El loco de la azotea: Carlos Briganti, el reciclador
“Esta es una huerta autosustentable en medio del cemento de Chacarita”, dice Carlos Briganti, conocido como “el reciclador”, mientras sube a su terraza de 60 metros cuadrados a unas pocas cuadras de la estación Lacroze, Buenos Aires. Desde allí, lo que se escucha impacta menos de lo que se ve: hay morrones y cebollas que salen entrelazadas de tachos de pintura, lombrices californianas que trabajan humus en enormes recipientes llenos de restos orgánicos que cualquiera llamaría basura, y un banano que florece desde dos neumáticos.
Sí, desde dos neumáticos.
“Son muy buenos para hacer macetas”, explica Carlos. “Primero, porque no pesan. Y segundo, las podemos poner bajo el sol porque los rayos UV no las comen. A esos tachos de plástico, de donde ves que salen acelgas y zanahorias, sí. Te duran 5 años: primero se les rompe la manija, después la solapa y luego se destruye. Con la cubierta, no: puede impactar una bomba atómica, vos desaparecés, pero la cubierta queda. ¿Qué quiere decir eso? Que es la mejor opción que hay para plantar lo que quieras. Un recipiente en un supermercado no baja de 700 pesos. Esto es gratis: me lo da la calle”.
El sistema parece sencillo: la planta sale perfecta desde dos neumáticos apilados. “La goma de arriba está vacía, pero me protege del viento. Hacés una barrera”.
¿Y ahí también tirás las semillas que comprás?

■ **Extracto de datos**:
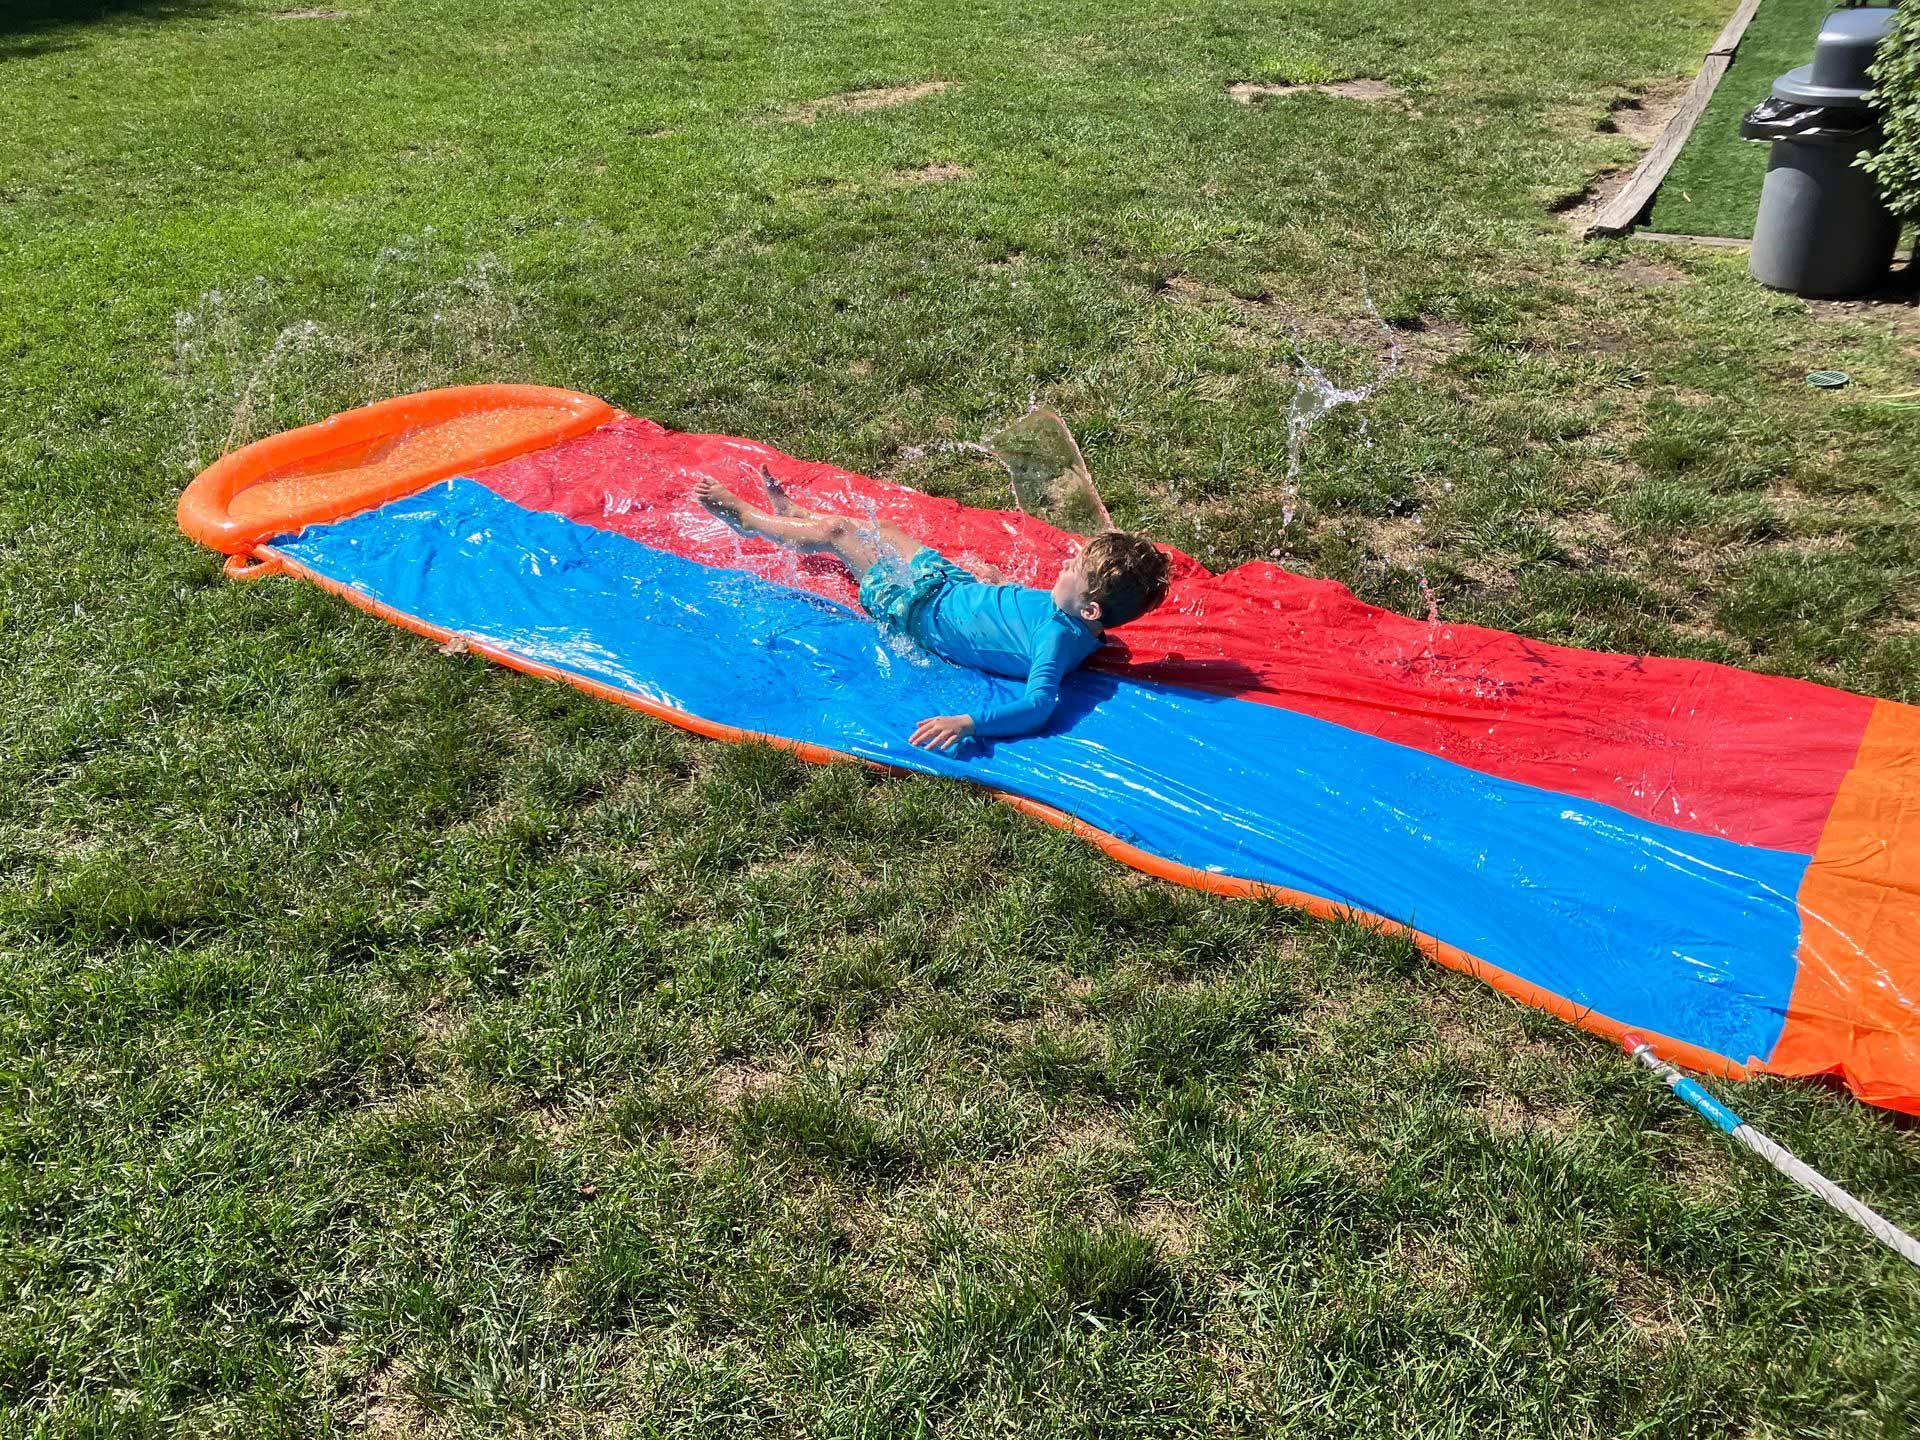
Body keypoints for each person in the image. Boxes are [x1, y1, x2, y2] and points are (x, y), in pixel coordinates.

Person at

■ **Tarea 1**: Según el texto sobre la huerta de Carlos Briganti, ¿cuántos metros cuadrados mide su terraza?
■ **Tarea 2**: Sigue escribiendo el texto sobre la huerta de azotea de Carlos Briganti a partir de su última línea.

■ **Respuesta escrita 1**: Mide 60 metros cuadrados.

■ **Respuesta escrita 2**:
No necesito comprar semillas: las produzco yo mismo.
Ok.
Con ustedes, el loco de la azotea.

La verdad de la batata

arlos Briganti tiene 55 años, es uruguayo y hace 35 que reside en este PH de Chacarita. Nació en Montevideo y se crió en una zona casi sububurbana. Hizo su primera huerta en la escuela, de adolescente fue “un chacarero con tractor”, y luego viajó a Buenos Aires: de la hectárea del campo pasó al cemento porteño. Cambió de oficio. “Me dediqué a todo lo que tiene que ver con la construcción. Soy plomero”, se define.
En 2010 empezó a dar clases de plomería a mujeres en el Sindicato de Aguas Argentinas. Allí enseña  los jueves, y los martes dicta electricidad. Pero también tiene sus clientes personales que cuida hace más de 30 años porque -dice- sólo de la docencia no puede vivir. “Igual a esta edad no tengo obligación de hacer nada que no me guste. Enseño plomería con pasión. Dar clases es muy gratificante. Y esta es una batalla que ahora hay que dar en la ciudad”.
La historia indica que la batalla arrancó cuando dos de sus cuatro hijos le comunicaron que se harían veganos. “A partir de los saberes que tenía comencé por mostrarles un camino diferente, y el ejemplo concreto es lo mejor que uno puede hacer: empecé a plantar”.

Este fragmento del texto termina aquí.